IGMP query messages are addressed to the all-hosts group address (224.0.0.1) and have a Time to Live (TTL) value of 1.
The router periodically multicasts an IGMP membership query to the “all hosts” multicast group, on the local subnetwork.
All hosts that support IGMP are automatically members the all hosts group and accept packets address to the all hosts group.
All hosts receive the membership query and one or more hosts, host 2 in our example, respond by multicasting an IGMP Membership Report to the multicast group, of which the host is a member.
(225.1.1.1) This report tells the router on the subnetwork that a host is interested in receiving multicast traffic for group 225.1.1.1. The host responds within the configured Host Response Interval.

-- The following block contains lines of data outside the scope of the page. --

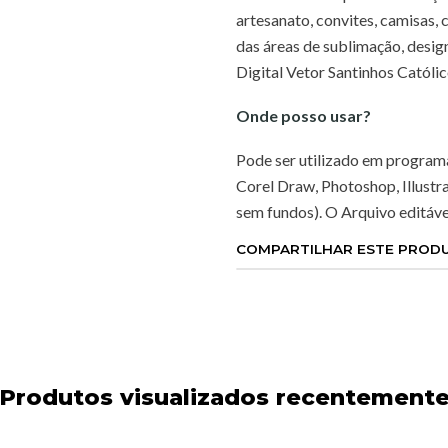
artesanato, convites, camisas, 
das áreas de sublimação, designer
Digital Vetor Santinhos Católic
Onde posso usar?
Pode ser utilizado em program
Corel Draw, Photoshop, Illustr
sem fundos). O Arquivo editáve
COMPARTILHAR ESTE PROD
Produtos visualizados recentement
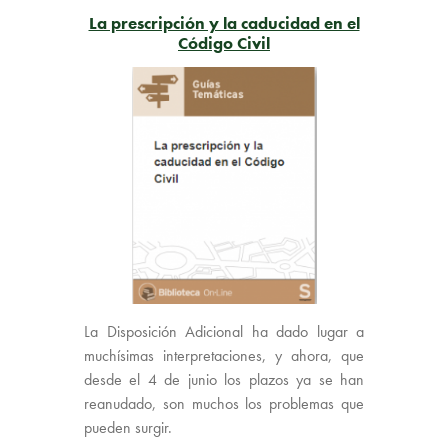
La prescripción y la caducidad en el
Código Civil
La Disposición Adicional ha dado lugar a
muchísimas interpretaciones, y ahora, que
desde el 4 de junio los plazos ya se han
reanudado, son muchos los problemas que
pueden surgir.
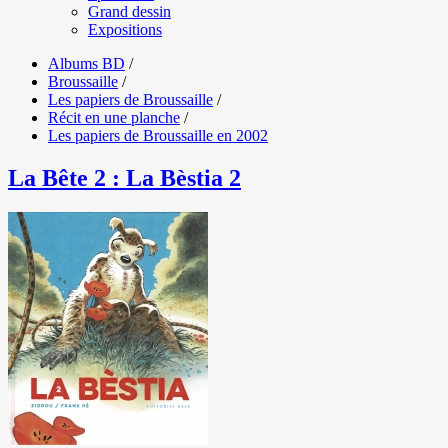
Grand dessin
Expositions
Albums BD
/
Broussaille
/
Les papiers de Broussaille
/
Récit en une planche
/
Les papiers de Broussaille en 2002
La Bête 2 : La Bèstia 2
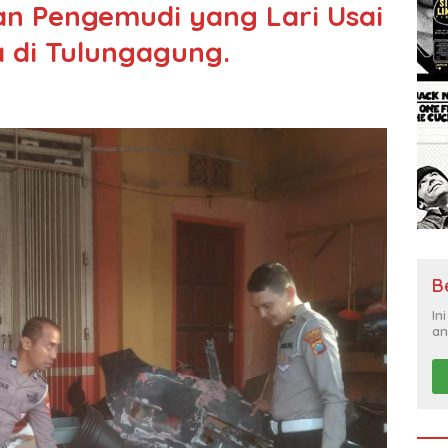
kan Pengemudi yang Lari Usai
di Tulungagung.
B
In
an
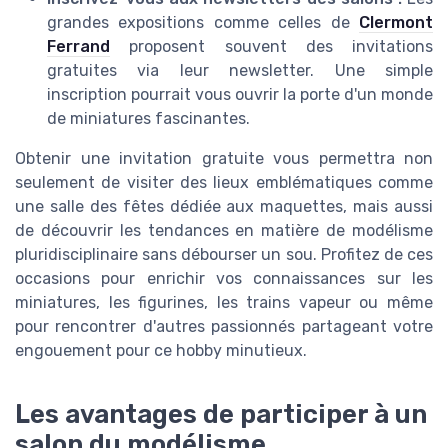
grandes expositions comme celles de
Clermont
Ferrand
proposent souvent des invitations
gratuites via leur newsletter. Une simple
inscription pourrait vous ouvrir la porte d'un monde
de miniatures fascinantes.
Obtenir une invitation gratuite vous permettra non
seulement de visiter des lieux emblématiques comme
une salle des fêtes dédiée aux maquettes, mais aussi
de découvrir les tendances en matière de modélisme
pluridisciplinaire sans débourser un sou. Profitez de ces
occasions pour enrichir vos connaissances sur les
miniatures, les figurines, les trains vapeur ou même
pour rencontrer d'autres passionnés partageant votre
engouement pour ce hobby minutieux.
Les avantages de participer à un
salon du modélisme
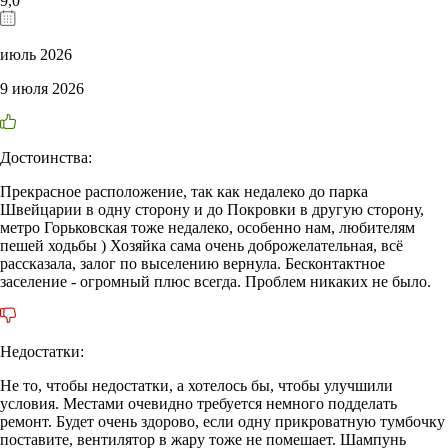
9,0
июль 2026
9 июля 2026
Достоинства:
Прекрасное расположение, так как недалеко до парка
Швейцарии в одну сторону и до Покровки в другую сторону,
метро Горьковская тоже недалеко, особенно нам, любителям
пешей ходьбы ) Хозяйка сама очень доброжелательная, всё
рассказала, залог по выселению вернула. Бесконтактное
заселение - огромный плюс всегда. Проблем никаких не было.
Недостатки:
Не то, чтобы недостатки, а хотелось бы, чтобы улучшили
условия. Местами очевидно требуется немного подделать
ремонт. Будет очень здорово, если одну прикроватную тумбочку
поставите, вентилятор в жару тоже не помешает. Шампунь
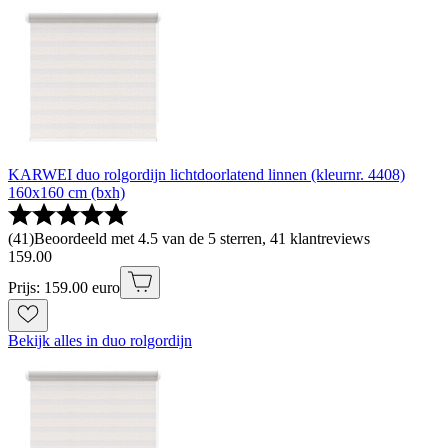
KARWEI duo rolgordijn lichtdoorlatend linnen (kleurnr. 4408)
160x160 cm (bxh)
(
41
)
Beoordeeld met 4.5 van de 5 sterren, 41 klantreviews
159
.
00
Prijs: 159.00 euro
Bekijk alles in duo rolgordijn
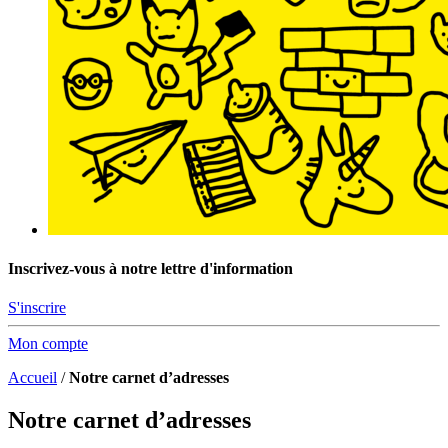
Inscrivez-vous à notre lettre d'information
S'inscrire
Mon compte
Accueil
/
Notre carnet d’adresses
Notre carnet d’adresses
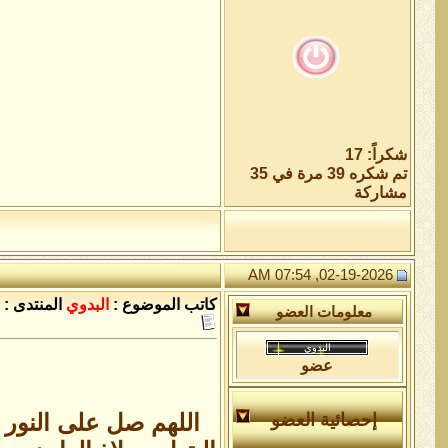
شكراً: 17
تم شكره 39 مرة في 35
مشاركة
02-19-2026, 07:54 AM
كاتب الموضوع :
البدوي
المنتدى :
معلومات العضو
عضو
اللهم صل على النور ا
إحصائية العضو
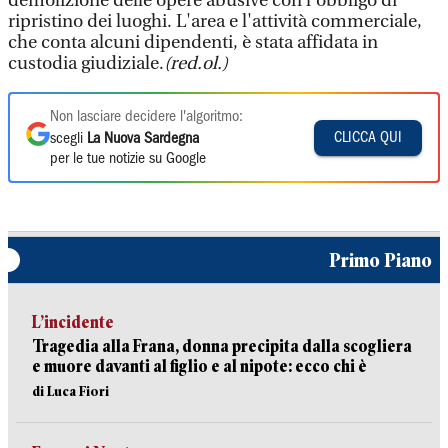
demolizione delle opere abusive con l’obbligo di
ripristino dei luoghi. L'area e l'attività commerciale,
che conta alcuni dipendenti, è stata affidata in
custodia giudiziale.
(red.ol.)
Non lasciare decidere l'algoritmo:
CLICCA QUI
scegli
La Nuova Sardegna
per le tue notizie su Google
Primo Piano
L’incidente
Tragedia alla Frana, donna precipita dalla scogliera
e muore davanti al figlio e al nipote: ecco chi è
di Luca Fiori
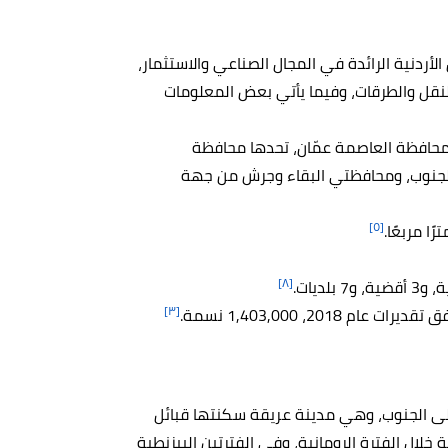
أردنية الرائدة في المجال الصناعي والاستثمار،
نقل والطرقات، وفيما يأتي بعض المعلومات
حافظة العاصمة عمّان، تحدها محافظة
الجنوب، ومحافظتي البقاء وجرش من جهة
[٥]
[٨]
[٣]
2018، 1,403,000 نسمة.
مة عمّان 35 كيلومترًا إلى الجنوب، وهي مدينة عريقة سكنتها قبائل
ال الفترة الرومانية، وفي الفترتين البيزنطية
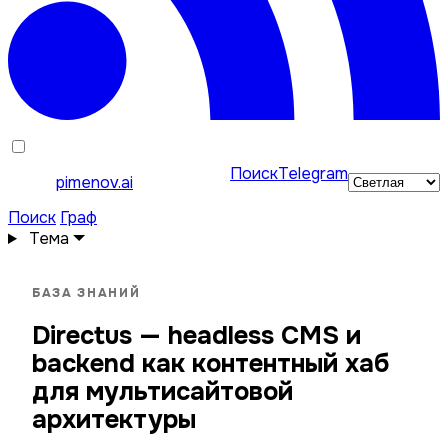
Поиск
Telegram
pimenov.ai
Поиск
Граф
Тема
БАЗА ЗНАНИЙ
Directus — headless CMS и
backend как контентный хаб
для мультисайтовой
архитектуры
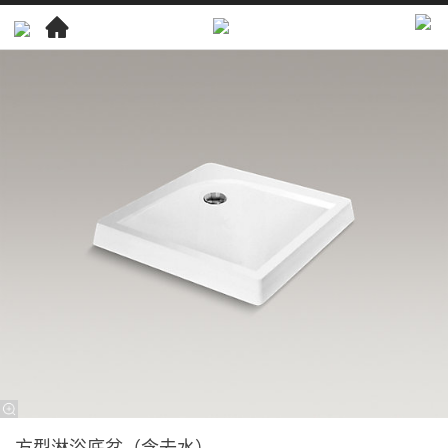
卫
浴
产
品
淋
浴
房
淋
浴
房
配
件
方
型
方型淋浴底盆（含去水）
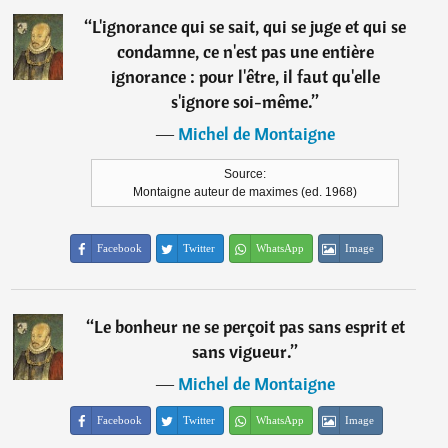
“
L'ignorance qui se sait, qui se juge et qui se
condamne, ce n'est pas une entière
ignorance : pour l'être, il faut qu'elle
s'ignore soi-même.
”
―
Michel de Montaigne
Source:
Montaigne auteur de maximes (ed. 1968)
Facebook
Twitter
WhatsApp
Image
“
Le bonheur ne se perçoit pas sans esprit et
sans vigueur.
”
―
Michel de Montaigne
Facebook
Twitter
WhatsApp
Image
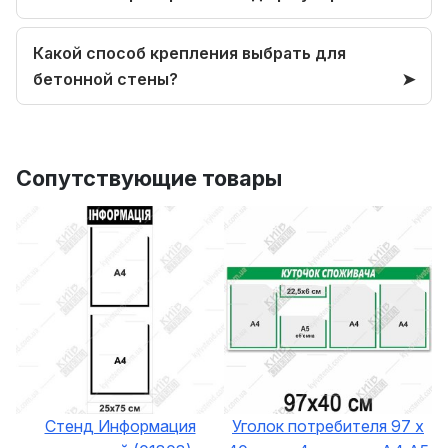
Какой способ крепления выбрать для
бетонной стены?
Сопутствующие товары
Стенд Информация
Уголок потребителя 97 х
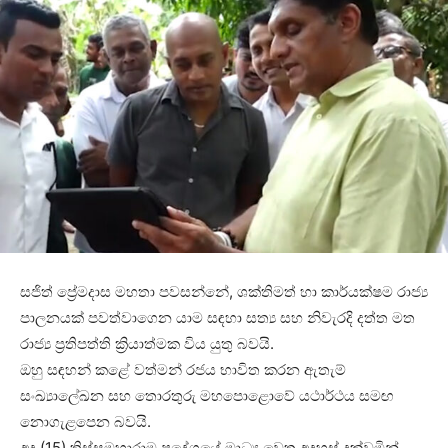
සජිත් ප්‍රේමදාස මහතා පවසන්නේ, ශක්තිමත් හා කාර්යක්ෂම රාජ්‍ය
පාලනයක් පවත්වාගෙන යාම සඳහා සත්‍ය සහ නිවැරදි දත්ත මත
රාජ්‍ය ප්‍රතිපත්ති ක්‍රියාත්මක විය යුතු බවයි.
ඔහු සඳහන් කළේ වත්මන් රජය භාවිත කරන ඇතැම්
සංඛ්‍යාලේඛන සහ තොරතුරු මහපොළොවේ යථාර්ථය සමඟ
නොගැළපෙන බවයි.
අද (15) තිස්සමහාරාම ප්‍රදේශයේ මාධ්‍ය වෙත අදහස් දක්වමින්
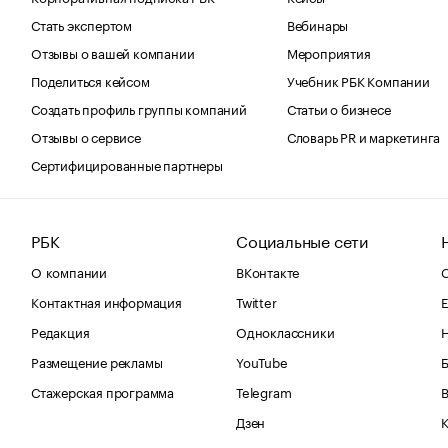
Стать экспертом
Вебинары
Отзывы о вашей компании
Мероприятия
Поделиться кейсом
Учебник РБК Компании
Создать профиль группы компаний
Статьи о бизнесе
Отзывы о сервисе
Словарь PR и маркетинга
Сертифицированные партнеры
РБК
Социальные сети
О компании
ВКонтакте
С
Контактная информация
Twitter
Е
Редакция
Одноклассники
Размещение рекламы
YouTube
Стажерская программа
Telegram
В
Дзен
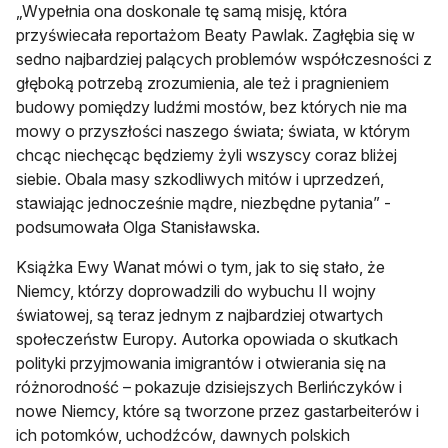
„Wypełnia ona doskonale tę samą misję, która
przyświecała reportażom Beaty Pawlak. Zagłębia się w
sedno najbardziej palących problemów współczesności z
głęboką potrzebą zrozumienia, ale też i pragnieniem
budowy pomiędzy ludźmi mostów, bez których nie ma
mowy o przyszłości naszego świata; świata, w którym
chcąc niechęcąc będziemy żyli wszyscy coraz bliżej
siebie. Obala masy szkodliwych mitów i uprzedzeń,
stawiając jednocześnie mądre, niezbędne pytania” -
podsumowała Olga Stanisławska.
Książka Ewy Wanat mówi o tym, jak to się stało, że
Niemcy, którzy doprowadzili do wybuchu II wojny
światowej, są teraz jednym z najbardziej otwartych
społeczeństw Europy. Autorka opowiada o skutkach
polityki przyjmowania imigrantów i otwierania się na
różnorodność – pokazuje dzisiejszych Berlińczyków i
nowe Niemcy, które są tworzone przez gastarbeiterów i
ich potomków, uchodźców, dawnych polskich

The multicast router promiscuously accept all possible multicast addresses, updating its IGMP multicast group table with each new update.
After a multicast router knows what multicast groups that its leaf subnetworks require, it then use a multicast  routing protocol to communicate with other routers to ensure that the correct multicast group traffic is delivered from the source.
Routers maintain an IGMP multicast group table for each interface.
IGMP Host Membership Reports and Host Membership Queries, are sent with a TTL of 1. The default query interval is 125 seconds. The default response interval is 10 seconds.

Querier Election
In a multi-access network there may be more than one router that is IGMP enabled. Only one
multicast querier (router) can exist for each LAN at a time. So, there needs to be an election to determine which router becomes the IGMP querier.
IGMP v1 does not have an election mechanism and relies on the routing protocol to select a designated router.
IGMP v2 uses a General Query message on start-up. When routers receive the General Query messages they compare the source IP address with their own. The router with the lowest IP address is elected the IGMP querier. General query messages are sent to the all-routers multicast group using address 224.0.0.2.